The early business plan for NextBus had a little dedicated receiver they were going to sell to consumers. The idea was that you have one at home, and it tells you the number of minutes until the next bus gets to the stop near your house, so you know when to leave the house. That was before the World Wide Web, so that wasn't necessary.
Originally, Muni management hated the system, because it was too honest about their bad service. But after much political effort, eventually it was deployed on a few lines, where it was very popular. Then it was put in everywhere.
Muni probably owns the raw data, and NextBus probably owns the predictions. I'm not sure on that, though.
But maps are "facts themselves." Unless, of course, you want to argue that there's "artistry" in deciding what kind of information to put on the map -- but then you could argue that there's exactly the same kind of artistry in deciding what to include in a database!
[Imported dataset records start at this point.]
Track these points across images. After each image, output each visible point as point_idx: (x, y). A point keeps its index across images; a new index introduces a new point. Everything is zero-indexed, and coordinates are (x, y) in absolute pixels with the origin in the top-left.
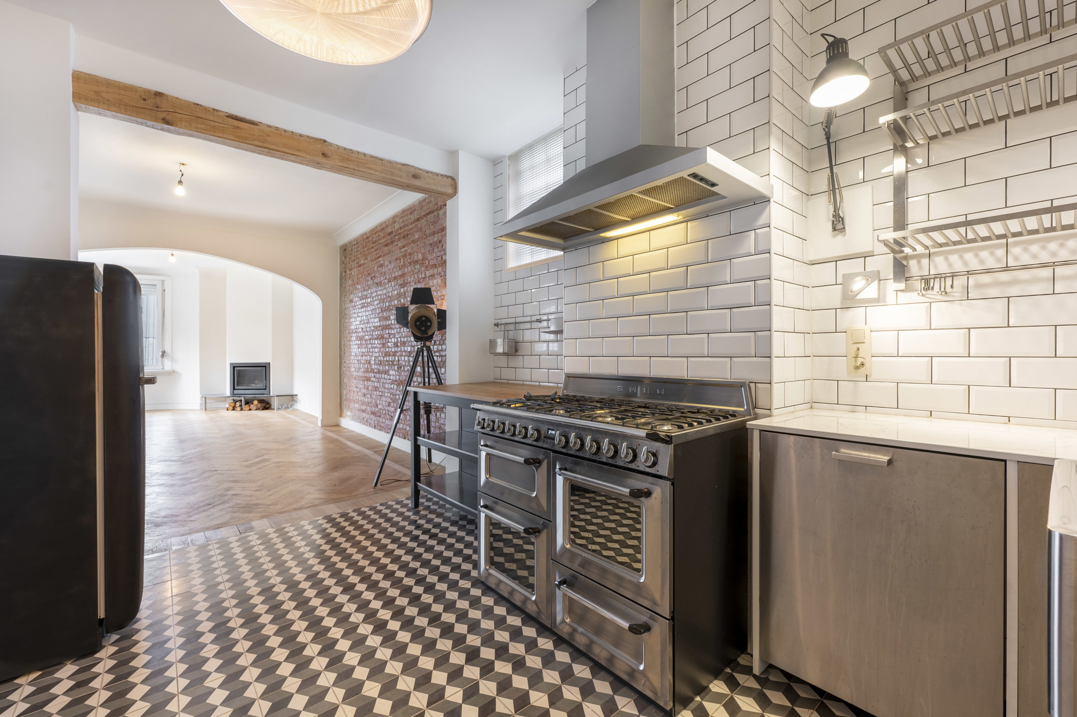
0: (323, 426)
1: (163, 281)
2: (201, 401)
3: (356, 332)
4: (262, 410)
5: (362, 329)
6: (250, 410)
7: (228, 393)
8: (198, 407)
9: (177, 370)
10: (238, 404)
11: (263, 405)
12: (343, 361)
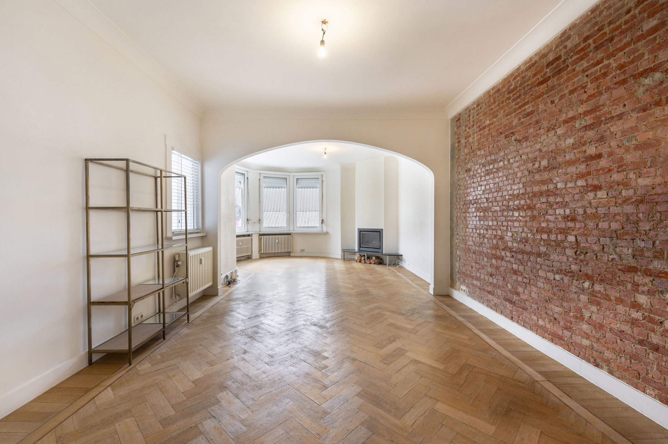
0: (436, 295)
1: (322, 175)
2: (342, 253)
3: (475, 203)
4: (378, 264)
5: (487, 199)
6: (370, 263)
7: (356, 249)
8: (340, 258)
9: (330, 232)
10: (363, 258)
11: (379, 260)
12: (455, 233)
In other words, if the Copyright Act of 1790 made a distinction between maps and databases, then it was wrong. Either both should be copyrightable, or (better yet) neither should be!
"[Regarding the 'cloud,'] ownership was what made America different than Russia." -- Woz
You're absolutely right. The boundaries in copyright law are pretty fuzzy when it comes to things like this.
Maps were almost certainly included in the original act purely to appease mapmakers, not for any principled theory of what copyright should or should not apply to. Retrospectively, however, people justify maps by saying that they do involve artistry, and it's not totally unreasonable. You could even argue that more artistry is involved in making a map than in taking a photograph.
The most well-known case dealing with whether a collection of facts can be copyrighted is Feist. But the issue is complex, because while facts themselves aren't copyrightable, enough selection of facts can produce a result that is. What is "enough" is usually determined by a court case (or a settlement).
"Anyone who [rips a CD] is probably engaging in copyright infringement." - David O. Carson
After I moved to SF, I sold my car. No need for it here.
Unless, of course, you ever want to leave SF for any reason. I know there's some decent public transportation to surrounding areas, but it's far from comprehensive, especially after the sun goes down.
Speaking of public transportation, it sure would be nice to get BART up here (I live in Santa Rosa). Fuck you Marin County, fuck you very much.
Knowledge != Intelligence
Ahh, but in this case the data that is being collected is bus location information. The information the everyone wants access to is the bus route timing predictions. Those are created via some complex code that looks at the location information and other parameters and information to produce a prediction of when the bus is to arrive. This information may well be copyrighted as it is not "in plain view" but is generated via some creativity.
Now, if someone else were to generate their own predictions from the actual raw information that is one thing. But just redistributing the predictions generated by NextBus sounds like taking propriatory information and distributing it without the consent of those who created it.